((
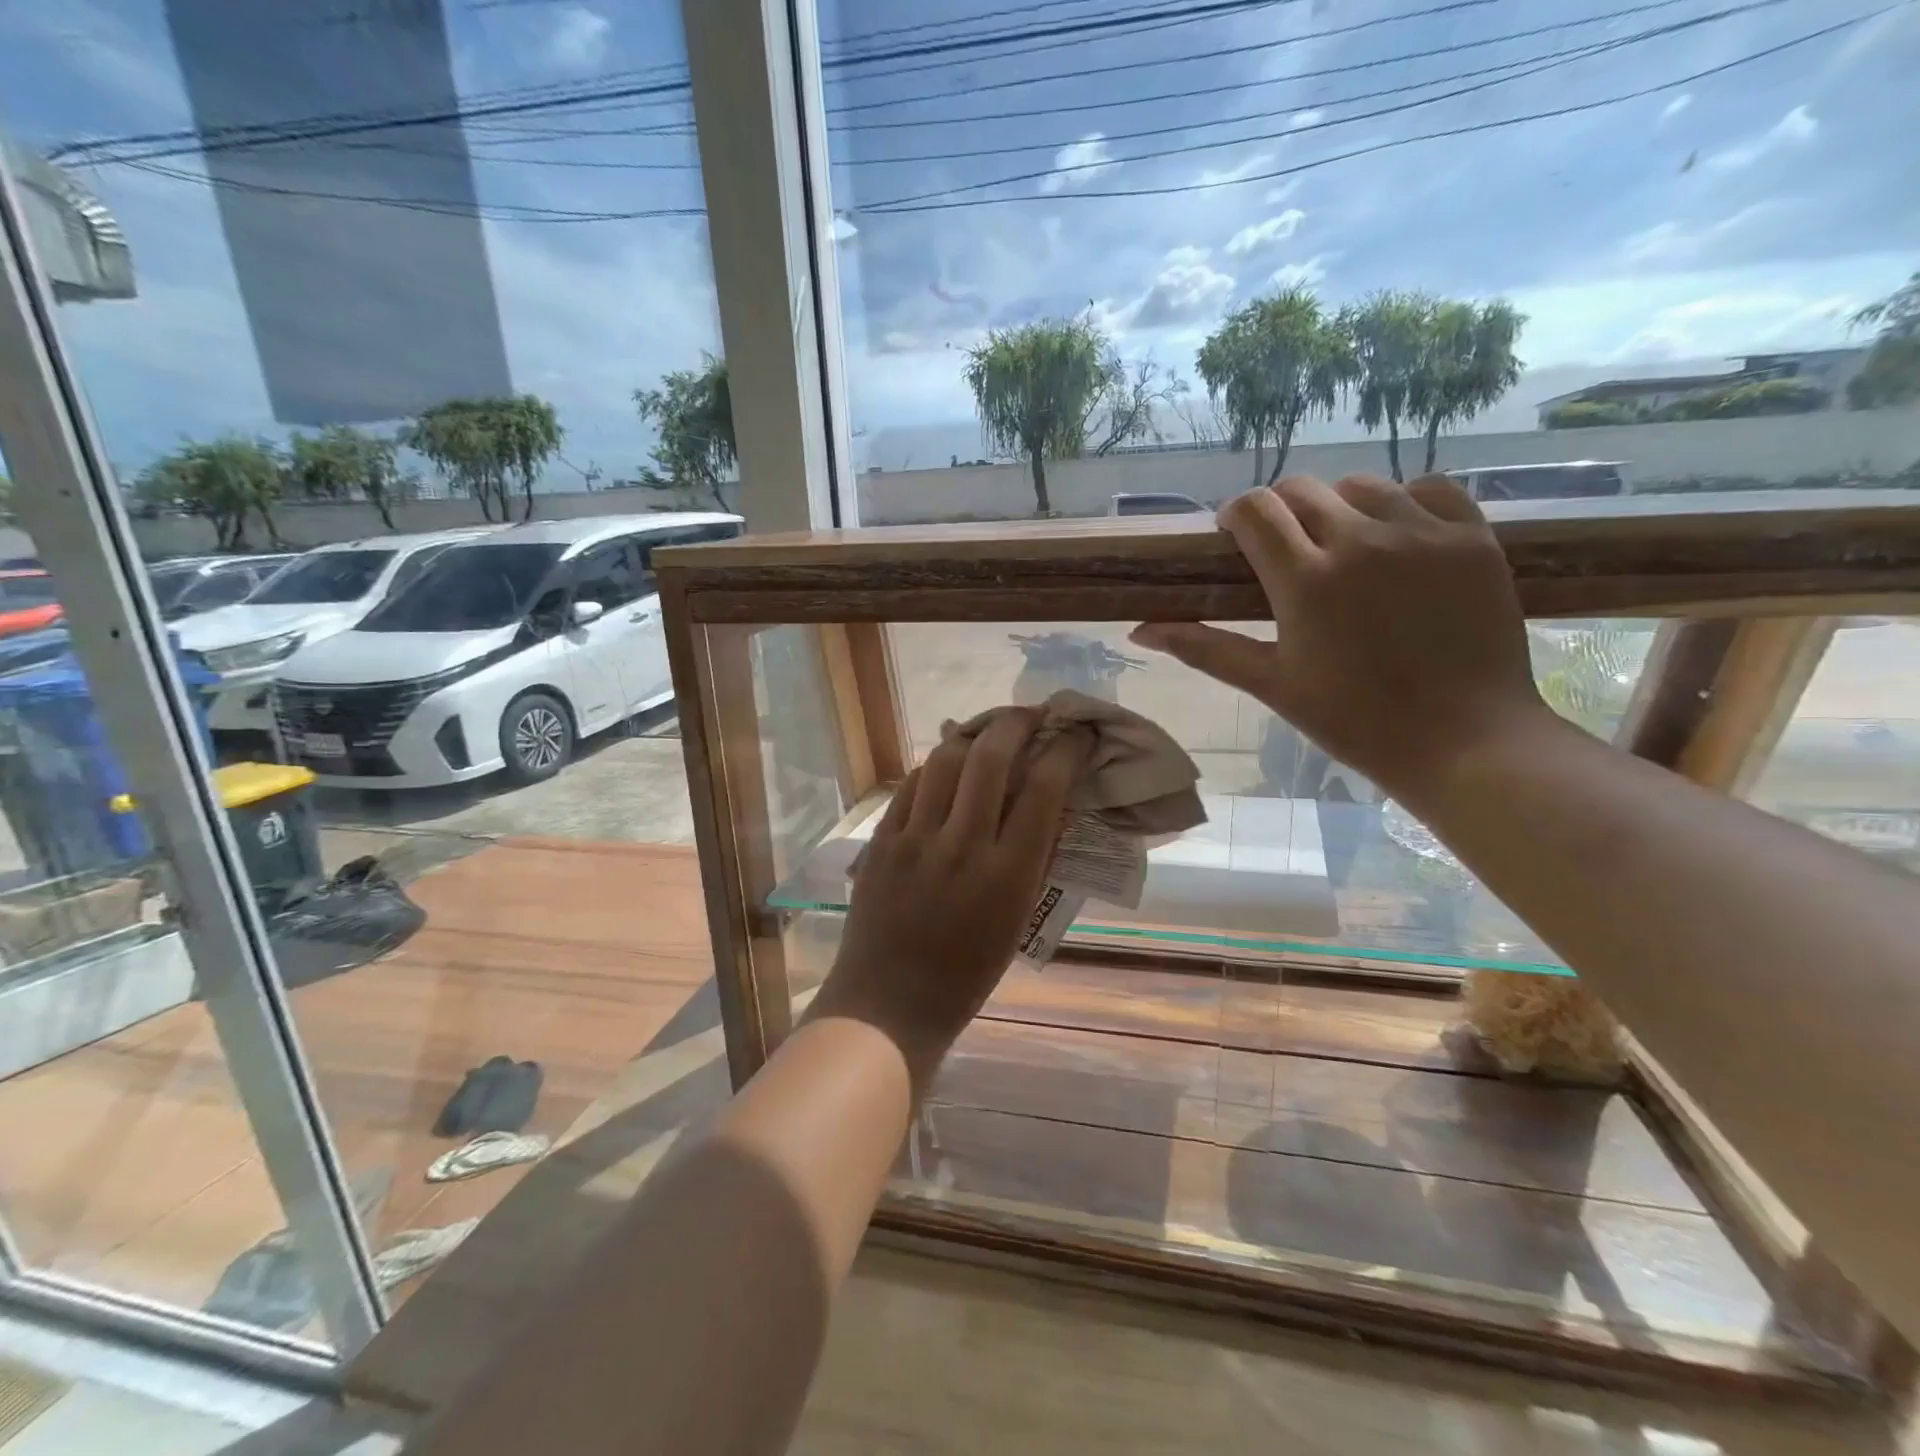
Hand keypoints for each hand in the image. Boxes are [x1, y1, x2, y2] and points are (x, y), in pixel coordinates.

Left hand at [809, 709, 1091, 1084]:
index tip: (1076, 734)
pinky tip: (948, 764)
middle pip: (990, 757)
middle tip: (1032, 716)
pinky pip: (912, 784)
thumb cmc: (966, 974)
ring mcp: (915, 839)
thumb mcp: (1017, 920)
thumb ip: (1034, 858)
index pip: (1043, 788)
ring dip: (974, 735)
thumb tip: (1048, 801)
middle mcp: (962, 846)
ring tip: (989, 731)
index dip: (1065, 749)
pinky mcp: (882, 839)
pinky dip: (936, 765)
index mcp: (1008, 875)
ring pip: (945, 759)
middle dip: (1017, 723)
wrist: (889, 1003)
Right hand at [1131, 473, 1550, 803]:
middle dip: (1281, 511)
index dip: (1237, 515)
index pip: (1256, 509)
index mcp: (1305, 580)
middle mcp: (1361, 540)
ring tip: (1343, 545)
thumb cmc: (1354, 720)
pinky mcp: (1473, 537)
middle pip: (1302, 490)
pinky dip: (1404, 502)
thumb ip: (1204, 647)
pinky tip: (1398, 537)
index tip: (1235, 537)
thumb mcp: (1271, 684)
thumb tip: (1139, 630)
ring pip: (1362, 485)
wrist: (1464, 739)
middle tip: (1285, 550)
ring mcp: (1423, 533)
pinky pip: (1428, 488)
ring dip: (1338, 505)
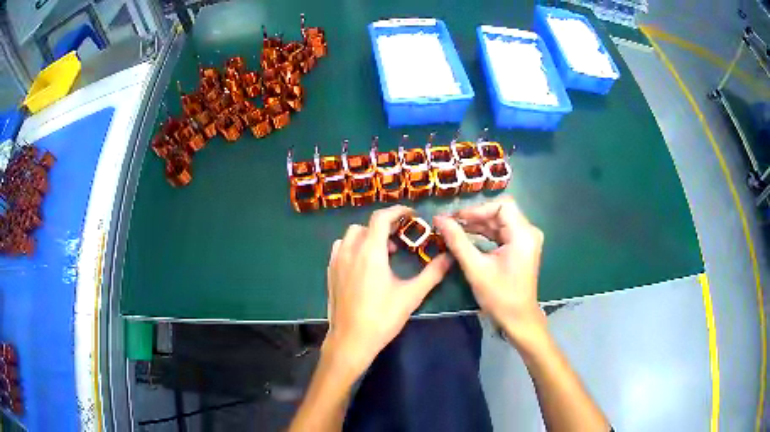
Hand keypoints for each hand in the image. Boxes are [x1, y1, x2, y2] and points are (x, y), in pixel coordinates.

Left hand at [324, 205, 452, 374]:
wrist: (351, 340)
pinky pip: (341, 249)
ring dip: (368, 237)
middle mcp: (350, 251)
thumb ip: (432, 273)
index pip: (381, 218)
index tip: (411, 214)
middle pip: (366, 225)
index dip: (397, 211)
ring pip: (351, 236)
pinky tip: (363, 265)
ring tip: (382, 254)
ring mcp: (336, 261)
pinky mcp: (330, 273)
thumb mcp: (411, 295)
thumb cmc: (382, 317)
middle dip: (384, 227)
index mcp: (370, 252)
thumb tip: (450, 257)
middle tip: (400, 242)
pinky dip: (354, 247)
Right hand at [434, 197, 545, 345]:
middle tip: (452, 222)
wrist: (518, 318)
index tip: (456, 218)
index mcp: (523, 234)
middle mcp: (528, 232)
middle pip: (501, 211)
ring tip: (455, 228)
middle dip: (475, 215)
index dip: (477, 209)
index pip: (502, 206)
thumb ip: (457, 241)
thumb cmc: (499, 296)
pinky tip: (468, 236)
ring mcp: (526, 239)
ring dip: (479, 224)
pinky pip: (503, 232)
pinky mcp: (522, 247)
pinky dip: (486, 233)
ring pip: (500, 221)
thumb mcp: (475, 268)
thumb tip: (439, 219)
))
* INSTRUCTIONS FOR THE TASK:
Print exactly, with no pictures, the lines above from the one that holds "thumb tip: (1048, 801)" through the one that holds "ring pip: (500, 221)", both of them included.

* COMPLETED TASK:
thumb tip: (1048, 801)
middle mcp: (962, 846)
ring tip: (989, 731)
index dip: (1065, 749)
pinky mcp: (882, 839)
pinky dip: (936, 765)
index mcp: (1008, 875)
ring pip: (945, 759)
middle dip: (1017, 723)
wrist: (889, 1003)
Right hand at [1131, 473, 1550, 803]:
middle dip: (1281, 511)
index dip: (1237, 515)
index pip: (1256, 509)
index mcp: (1305, 580)
middle mcp: (1361, 540)
ring tip: (1343, 545)
thumb cmc: (1354, 720)
pinky mcp: (1473, 537)
middle pip: (1302, 490)
pinky dip: (1404, 502)
thumb ip: (1204, 647)
pinky tip: (1398, 537)
index tip: (1235, 537)
thumb mcp: (1271, 684)
thumb tip: (1139, 630)
ring pip: (1362, 485)
wrist: (1464, 739)
middle tip: (1285, 550)
ring mcp: (1423, 533)
pinky pip: (1428, 488)
ring dip: (1338, 505)
Hand keypoints for each hand in the image. Boxes are [x1, y1, x2, y2] and points are (x, y), in pixel coordinates.

Left hand at [324, 205, 452, 374]:
wrist: (351, 340)
pinky pip: (341, 249)
ring dip: (368, 237)
middle mcp: (350, 251)
thumb ip: (432, 273)
index pip: (381, 218)
index tip: (411, 214)
middle pip: (366, 225)
index dip: (397, 211)
ring pip: (351, 236)
pinky tip: (363, 265)
ring tip: (382, 254)
ring mcp: (336, 261)
pinky mcp: (330, 273)
thumb mcp: (411, 295)
thumb cmc: (382, 317)
middle dip: (384, 227)
index mcp: (370, 252)
thumb tip: (450, 257)
middle tip: (400, 242)
pinky dip: (354, 247)
Right hand at [434, 197, 545, 345]:
middle tip: (452, 222)
wrist: (518, 318)
index tip: (456, 218)
index mcp: (523, 234)
middle mcp: (528, 232)
middle pip: (501, 211)
ring tip: (455, 228)
middle dip: (475, 215)
index dip: (477, 209)
index pip: (502, 206)
thumb ip: (457, 241)
thumb cmc: (499, 296)
pinky tip: (468, 236)
ring mcp: (526, 239)
ring dip: (479, 224)
pinky pip: (503, 232)
pinky mcp: (522, 247)
pinky dip: (486, 233)
ring pip: (500, 221)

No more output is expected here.